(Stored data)
---------------

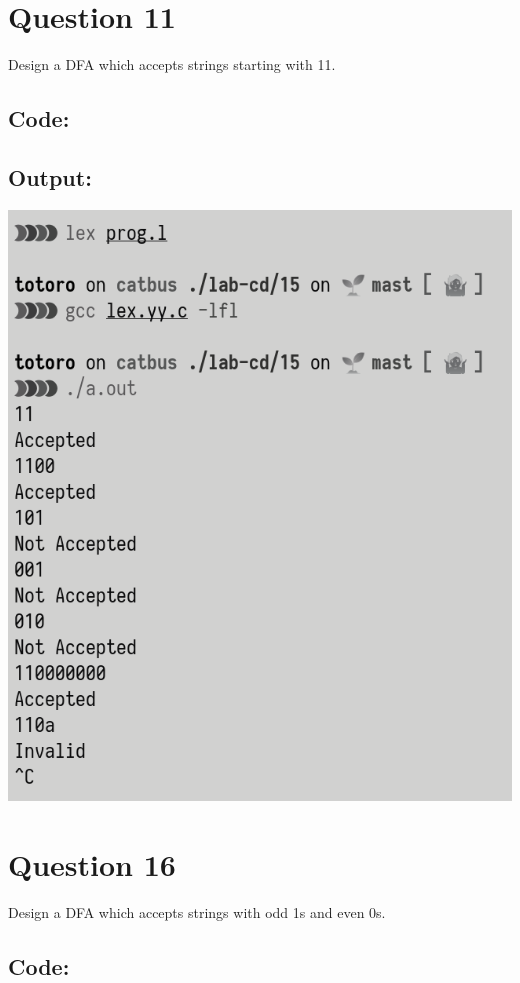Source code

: \documentclass{article}
\begin{document}
\newpage
\section*{Question 11}
Design a DFA which accepts strings starting with 11.
\subsection*{Code:}

\newpage
\subsection*{Output:}
\begin{center}
  \includegraphics[width=14cm]{15/out.png}
\end{center}

\newpage
\section*{Question 16}
Design a DFA which accepts strings with odd 1s and even 0s.
\subsection*{Code:}

\newpage
\end{document}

---------------

Count the lines in the records that include the word "Design". Report the total alone.

2